## Work to complete
a. From the DragonRC.mesa notes, print the passage from "Russ Atkinson (RRA)" up to and including "to PrincOps conventions.".
b. The DragonRC.mesa notes state an invariant informally. What does that invariant say must happen to trace and sweep whenever a reference count is incorrect?

## Excerpt provided
--------------------
DragonRC.mesa
Copyright © 1984, 1986 by Xerox Corporation. All rights reserved.
Created by Russ Atkinson in 1984.
Russ Atkinson (RRA) May 14, 1986 9:27:44 pm PDT
This module is an initial pseudo-implementation of the reference counting primitives for Cedar as implemented for Dragon. There are a number of unimplemented features right now. This code is intended as a template for hand-coding, since performance in these routines is important. This code will not run, since we assume that the order of halfwords in arithmetic corresponds to Dragon conventions, not to PrincOps conventions.
We need to maintain a large number of invariants. The trickiest one is forced by the inability of Dragon to atomically modify anything more than one word. This implies that reference counts may be too high from time to time, which means that during that time the trace and sweep collector must be prevented from running, because it would incorrectly reconstruct certain reference counts. The invariant can be stated informally as "whenever a reference count is incorrect, trace and sweep must be disabled". Note that it is disasterous to have the reference count too low, since a legitimate decrement by another process could force the RC under 0, which has no real meaning, and cannot be handled by our structures.
This implementation is also oriented towards mixing Cedar and Lisp objects. In Cedar, various quantities are 32 bits wide, and the compiler performs static type analysis to determine how to determine the bits. In Lisp, it is more common to use a general purpose reference, which we will call a TaggedRef. The top 3 bits of a TaggedRef are used to interpret the quantity, and are decoded according to the following table:
0: +INT 4: CONS
1: +REAL 5: - REAL
2: +REAL 6: - REAL
3: REF 7: - INT
Unlike the older versions of Cedar, there is some provision for REFs that are not counted. If these REFs constitute a significant percentage of RC objects, then the average cost of RC operations will decrease. These REFs are allocated from the "permanent" counted zone, and lie in the address range in [LowestUncountedRef..LowestCountedRef). In the type system, however, they are treated as any other REFs. Candidates for such REFs include ROPE and ATOM literals. There are also possibilities for taking checkpoints, treating all objects in the checkpoint as permanent.
DIRECTORY
DragOpsCross;
DragonRC: PROGRAM = BEGIN
Types from the outside.
--------------------
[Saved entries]
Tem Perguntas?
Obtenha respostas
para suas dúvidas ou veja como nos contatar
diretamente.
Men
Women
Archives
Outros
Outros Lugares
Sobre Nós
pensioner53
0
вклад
--------------------
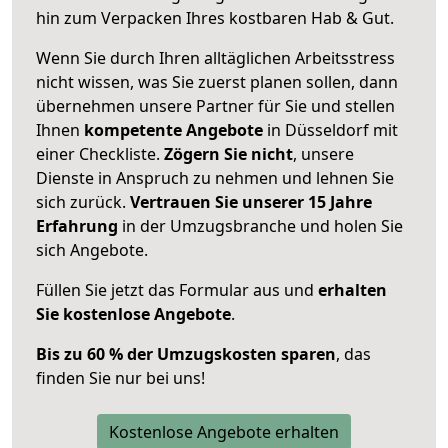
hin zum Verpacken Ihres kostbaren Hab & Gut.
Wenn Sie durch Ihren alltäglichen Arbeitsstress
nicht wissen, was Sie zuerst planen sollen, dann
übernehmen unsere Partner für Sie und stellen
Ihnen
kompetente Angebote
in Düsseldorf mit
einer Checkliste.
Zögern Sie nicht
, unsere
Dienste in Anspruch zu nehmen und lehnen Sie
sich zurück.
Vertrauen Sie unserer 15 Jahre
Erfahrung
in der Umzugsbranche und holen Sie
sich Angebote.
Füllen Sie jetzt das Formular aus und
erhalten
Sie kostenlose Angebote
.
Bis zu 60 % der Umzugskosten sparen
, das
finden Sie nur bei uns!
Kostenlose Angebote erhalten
--------------------
## Answers for the tasks
a.
Russ Atkinson (RRA) May 14, 1986 9:27:44 pm PDT
This module is an initial pseudo-implementation of the reference counting primitives for Cedar as implemented for Dragon. There are a number of unimplemented features right now. This code is intended as a template for hand-coding, since performance in these routines is important. This code will not run, since we assume that the order of halfwords in arithmetic corresponds to Dragon conventions, not to PrincOps conventions.

b. Trace and sweep must be disabled.